Im Kapitel „Die Rückkehr der >großen< Regierungen“ (S. 102) schreibt Schwab, die Pandemie sorge dafür – meine Worte – , dass die unkontrollierte Ausbreitung des Virus dem Laissez faire des Neoliberalismus ein Ende bereiten würde; es werde wieder nötig, die Fokussierung des Auges auf reine Wirtschaftsangelegenheiten aufzugeben zugunsten des erweiterten Blickes auf natürliches und gesellschaftliches Geschehen, das ausschließlich durch die Politik sachgerecht gehandhabt werden könne. „Das Regieren“ – die Regierungen – „müssen wieder Oberhand gewinnen!“ Der politische Wille müsse in die Gewinnmaximierungslogik steuernd eingreifen. „Nicht Gewinnorientierung, sondern öffentliche Interessen müssen im Mittelpunkt stehen.“
Seltsamerweise schreibt Schwab in diesem Zusammenhang von Billionenschweren Konjunkturprogrammen! Warum soll die Wirtschaft derart massiv unterstützt werden, wenn sie doch ein Stückweit entmachtet werden soll? Gibt man der Wirtschaft Billionen, gibt man ihr auch Macht! Will man die Wirtschaft wieder durch Politik kontrollieren, muss die Politik ein „Konjunkturprogramm“ erfahren, zB mittels Reichensteuer (S. 108). Schwab erklärt seine seltsame Logik leider nicht. Will er Konjunkturprogramme oder Reichensteuer?
Schwab wirbt für den Stakeholder-Kapitalismus, statt des (politisch) ungezügelten Shareholder-Kapitalismus. Er will die Konzerne in soziale Verantwortung bringen. Das soziale Sicherungsnetz muss geflickt und ausgebaut werden. Die Konzerne sollen auch für die Schonung der Umwelt verantwortlich gemacht werden.
Sehr seltsam mutet auch die Überschrift des nächsten Kapitels an: „Der Gesellschaftsvertrag“. Schwab tut wieder so, als gäbe es einen solchen und als müsse dieser nach der Pandemie neu ausgehandelt werden. Dabei „übersieht“ er geflissentlich, dass es nie einen solchen Vertrag gegeben hat. Die gesellschaftlichen Entwicklungen kommen nicht AUCH aus der Gesellschaft, sondern allein von den Herrschern. Da wird nichts auf Augenhöhe ausgehandelt!
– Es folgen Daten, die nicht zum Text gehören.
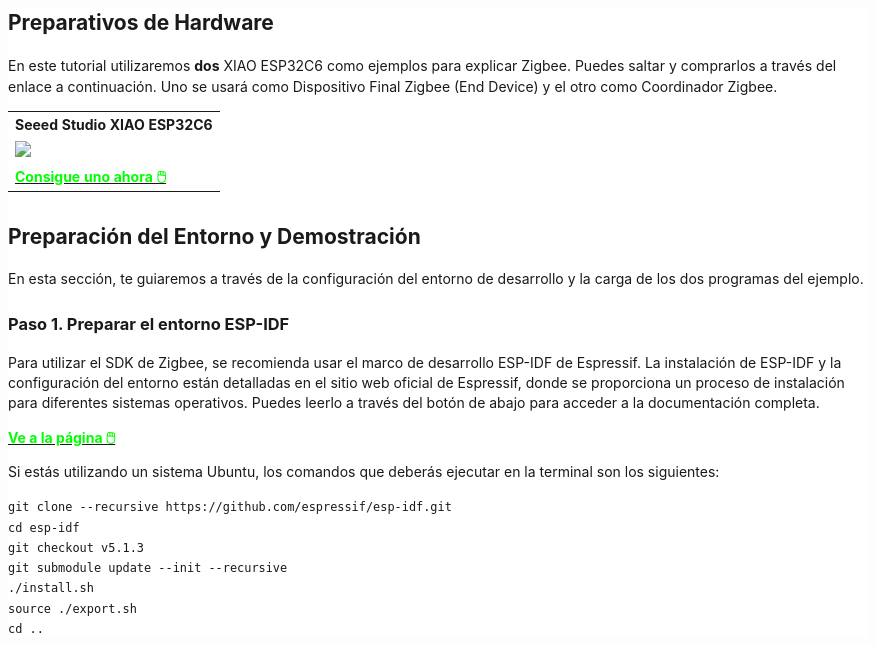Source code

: ## Preparativos de Hardware

En este tutorial utilizaremos **dos** XIAO ESP32C6 como ejemplos para explicar Zigbee. Puedes saltar y comprarlos a través del enlace a continuación. Uno se usará como Dispositivo Final Zigbee (End Device) y el otro como Coordinador Zigbee.

<div class="table-center">
	<table>
		<tr>
			<th>Seeed Studio XIAO ESP32C6</th>
		</tr>
		<tr>
			<td><div style={{textAlign:'center'}}><img src="https://files.seeedstudio.com/wiki/SeeedStudio-XIAO-ESP32C6/img/xiaoc6.jpg" style={{width:250, height:'auto'}}/></div></td>
		</tr>
		<tr>
			<td><div class="get_one_now_container" style={{textAlign: 'center'}}>
				<a class="get_one_now_item" href="https://www.seeedstudio.com/Seeed-Studio-XIAO-ESP32C6-p-5884.html
        " target="_blank" rel="noopener noreferrer">
				<strong><span><font color={'FFFFFF'} size={"4"}> Consigue uno ahora 🖱️</font></span></strong>
				</a>
			</div></td>
		</tr>
	</table>
</div>

## Preparación del Entorno y Demostración

En esta sección, te guiaremos a través de la configuración del entorno de desarrollo y la carga de los dos programas del ejemplo.

### Paso 1. Preparar el entorno ESP-IDF

Para utilizar el SDK de Zigbee, se recomienda usar el marco de desarrollo ESP-IDF de Espressif. La instalación de ESP-IDF y la configuración del entorno están detalladas en el sitio web oficial de Espressif, donde se proporciona un proceso de instalación para diferentes sistemas operativos. Puedes leerlo a través del botón de abajo para acceder a la documentación completa.

<div class="get_one_now_container" style={{textAlign: 'center'}}>
    <a class="get_one_now_item" href="https://docs.espressif.com/projects/esp-idf/en/v5.1.3/esp32h2/get-started/index.html#installation" target="_blank" rel="noopener noreferrer">
            <strong><span><font color={'FFFFFF'} size={"4"}> Ve a la página 🖱️</font></span></strong>
    </a>
</div>

Si estás utilizando un sistema Ubuntu, los comandos que deberás ejecutar en la terminal son los siguientes:

```
git clone --recursive https://github.com/espressif/esp-idf.git
cd esp-idf
git checkout v5.1.3
git submodule update --init --recursive
./install.sh
source ./export.sh
cd ..
```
Ob Emanzipation der Frau, ob § 218, ob Schulreformen, ob Rechtschreibreform, ob Gender-Mainstreaming, ob Regenbogenbewegung, ob Überführung der Großfamilie in die Kleinfamilie und Zerstörung der Kleinfamilie bis zum Singlehaushalt, ob Vermischung der Kulturen, ob Säkularisierung der Gesellschaft und des Christentums, ob Masseneinwanderung von Mohammedanern, ob Aushöhlung des Rentensystems – ALLES kam von oben, nichts von unten! Es gibt keinen Gesellschaftsvertrag! Es ist ein Gesellschaftsdiktat!
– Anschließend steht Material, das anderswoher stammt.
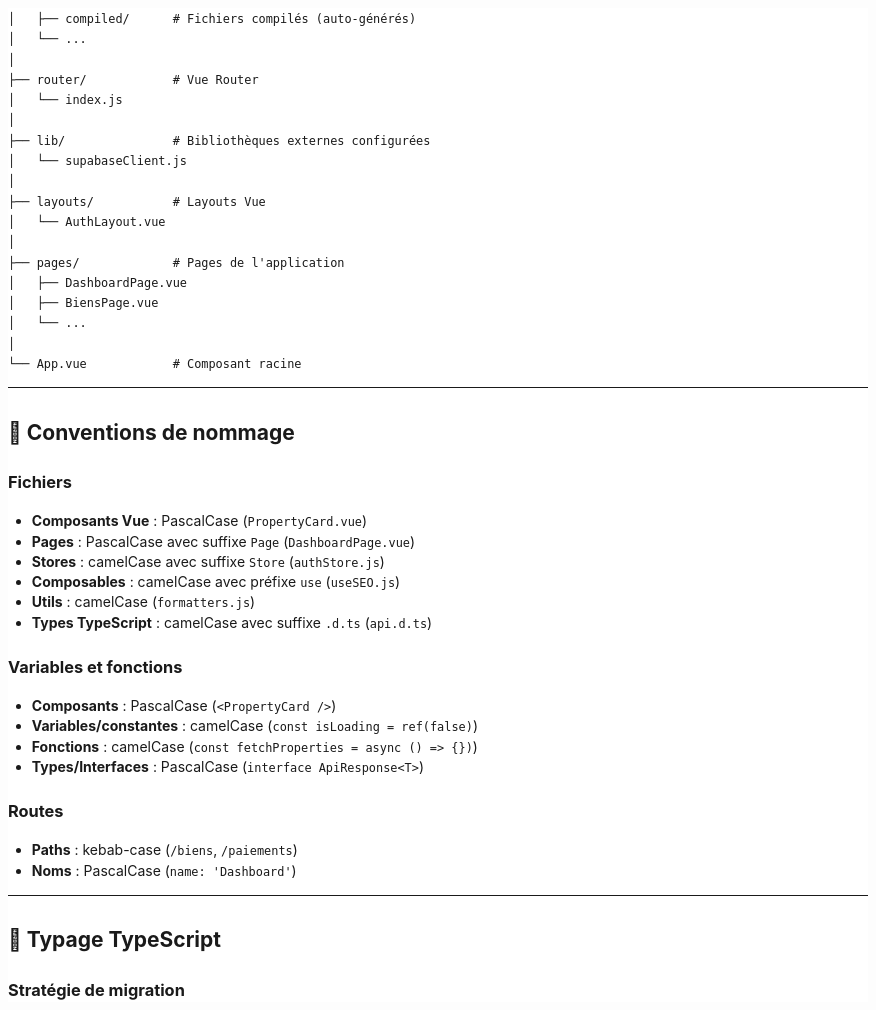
```
│   ├── compiled/      # Fichiers compilés (auto-générés)
│   └── ...
│
├── router/            # Vue Router
│   └── index.js
│
├── lib/               # Bibliothèques externes configurées
│   └── supabaseClient.js
│
├── layouts/           # Layouts Vue
│   └── AuthLayout.vue
│
├── pages/             # Pages de l'application
│   ├── DashboardPage.vue
│   ├── BiensPage.vue
│   └── ...
│
└── App.vue            # Composant racine
```

---

## 🎯 Conventions de nommage

### Fichiers

- **Composants Vue** : PascalCase (`PropertyCard.vue`)
- **Pages** : PascalCase avec suffixe `Page` (`DashboardPage.vue`)
- **Stores** : camelCase avec suffixe `Store` (`authStore.js`)
- **Composables** : camelCase avec préfixe `use` (`useSEO.js`)
- **Utils** : camelCase (`formatters.js`)
- **Types TypeScript** : camelCase avec suffixe `.d.ts` (`api.d.ts`)

### Variables et fonctions

- **Composants** : PascalCase (`<PropertyCard />`)
- **Variables/constantes** : camelCase (`const isLoading = ref(false)`)
- **Fonctions** : camelCase (`const fetchProperties = async () => {})`)
- **Types/Interfaces** : PascalCase (`interface ApiResponse<T>`)

### Routes

- **Paths** : kebab-case (`/biens`, `/paiements`)
- **Noms** : PascalCase (`name: 'Dashboard'`)

---

## 📘 Typage TypeScript

### Stratégie de migration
Auf Seite 114 beschreibt Schwab die Auswirkungen der Covid-19 – Pandemie auf die Sozialsysteme nordeuropäischer Nationen. Er nennt explizit Norwegen und Dänemark, aber Schweden verschweigt er. Warum? Dreimal darfst du raten!
Es folgen Absätze darüber, dass die Sorge um die Ausbreitung von Pandemien zu Überwachungsgesellschaften führt. Schwab führt aus, dass nur existentielle Bedrohungen derartige Ausnahmezustände rechtfertigen, und dass die Zustimmung der Bevölkerung, besonders der jungen Menschen, notwendig sei. Nun, für die derzeitige Überwachungsgesellschaft gibt es weder eine existentielle Bedrohung, noch eine Zustimmung der Bevölkerung.